• **Input data**:
============
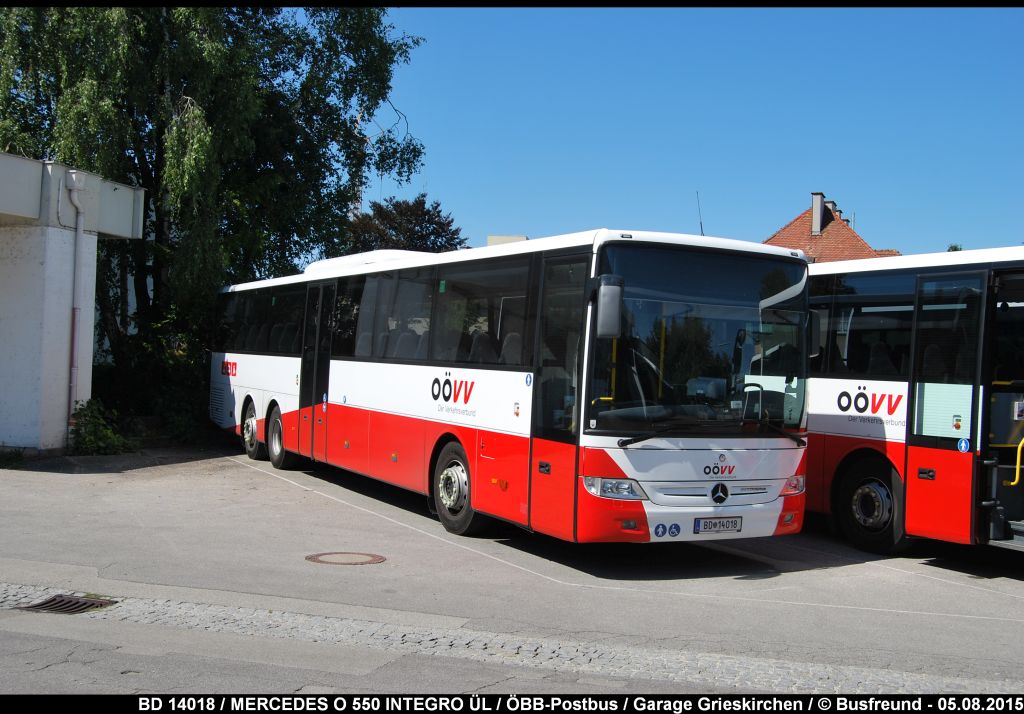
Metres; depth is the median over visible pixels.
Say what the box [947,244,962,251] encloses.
tree
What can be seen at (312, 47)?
tree
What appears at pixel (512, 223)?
sky
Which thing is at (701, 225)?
antenna
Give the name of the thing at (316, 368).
bus door
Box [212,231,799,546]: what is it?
bus
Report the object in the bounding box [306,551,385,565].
manhole cover
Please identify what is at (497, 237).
distant building
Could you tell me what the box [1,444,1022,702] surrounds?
parking lot
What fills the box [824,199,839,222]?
chimney
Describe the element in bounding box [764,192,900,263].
house
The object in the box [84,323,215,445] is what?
shrub
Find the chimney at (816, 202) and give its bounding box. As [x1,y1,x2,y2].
[810,192,824,234]
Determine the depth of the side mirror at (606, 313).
7.99 m
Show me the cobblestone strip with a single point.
(279, 613)
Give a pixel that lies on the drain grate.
(44, 606)
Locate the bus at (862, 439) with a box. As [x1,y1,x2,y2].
[802,247,1023,560]
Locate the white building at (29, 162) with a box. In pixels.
[0,150,145,455]
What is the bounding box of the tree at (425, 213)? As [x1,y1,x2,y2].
[342,195,466,255]
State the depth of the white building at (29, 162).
15.63 m
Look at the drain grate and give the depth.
6.48 m
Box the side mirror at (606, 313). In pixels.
[589,275,623,338]
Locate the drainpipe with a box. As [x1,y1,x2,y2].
[65,168,87,435]
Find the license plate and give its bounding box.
[693,516,741,533]
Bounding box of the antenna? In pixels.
[695,191,704,236]
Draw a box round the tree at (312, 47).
[0,1,432,441]
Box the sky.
[366,3,1023,259]
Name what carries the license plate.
attached to the bus at (248, 382)
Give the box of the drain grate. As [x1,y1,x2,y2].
[17,594,116,613]
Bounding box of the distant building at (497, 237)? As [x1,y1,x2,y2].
[487,235,527,245]
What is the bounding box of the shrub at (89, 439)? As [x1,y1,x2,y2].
[68,398,134,454]
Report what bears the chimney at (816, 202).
on the house at (781, 233)
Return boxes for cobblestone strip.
[0,582,1017,696]
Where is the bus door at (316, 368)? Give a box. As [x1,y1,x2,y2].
[302,278,330,458]
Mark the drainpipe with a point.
(79, 229)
============
• **Exercise instructions**: The reply must match the records exactly, apart from the pictures, which are left out.

• **Task solution**:
Metres; depth is the median over visible pixels.
Say what the box [947,244,962,251] encloses.
tree
What can be seen at (312, 47)?
tree
What appears at pixel (512, 223)?
sky
Which thing is at (701, 225)?
antenna
Give the name of the thing at (316, 368).
bus door
Box [212,231,799,546]: what is it?
bus
Report the object in the bounding box [306,551,385,565].
manhole cover
Please identify what is at (497, 237).
distant building
Could you tell me what the box [1,444,1022,702] surrounds?
parking lot
What fills the box [824,199,839,222]?
chimney
Describe the element in bounding box [764,192,900,263].
house
The object in the box [84,323,215,445] is what?
shrub
Find the chimney at (816, 202) and give its bounding box. As [x1,y1,x2,y2].
[810,192,824,234]
Determine the depth of the side mirror at (606, 313).
7.99 m
Show me the cobblestone strip with a single point.
(279, 613)
Give a pixel that lies on the drain grate.
(44, 606)
Locate the bus at (862, 439) with a box. As [x1,y1,x2,y2].
[802,247,1023,560]
Locate the white building at (29, 162) with a box. In pixels.
[0,150,145,455]
What is the bounding box of the tree at (425, 213)? As [x1,y1,x2,y2].
[342,195,466,255]
State the depth of the white building at (29, 162).
15.63 m
Look at the drain grate and give the depth.
6.48 m
Box the side mirror at (606, 313). In pixels.
[589,275,623,338]
Locate the drainpipe with a box. As [x1,y1,x2,y2].
[65,168,87,435]
Find the license plate and give its bounding box.
[693,516,741,533]
Bounding box of the antenna? In pixels.
[695,191,704,236]
Draw a box round the tree at (312, 47).
[0,1,432,441]
Box the sky.
[366,3,1023,259]
Name what carries the license plate.
attached to the bus at (248, 382)
Give the box of the drain grate. As [x1,y1,x2,y2].
[17,594,116,613]
Bounding box of the distant building at (497, 237)? As [x1,y1,x2,y2].
[487,235,527,245]
What is the bounding box of the shrub at (89, 439)? As [x1,y1,x2,y2].
[68,398,134,454]
Report what bears the chimney at (816, 202).
on the house at (781, 233)
Return boxes for cobblestone strip.
[0,582,1017,696]
Where is the bus door at (316, 368)? Give a box. As [x1,y1,x2,y2].
[302,278,330,458]
Mark the drainpipe with a point.
(79, 229)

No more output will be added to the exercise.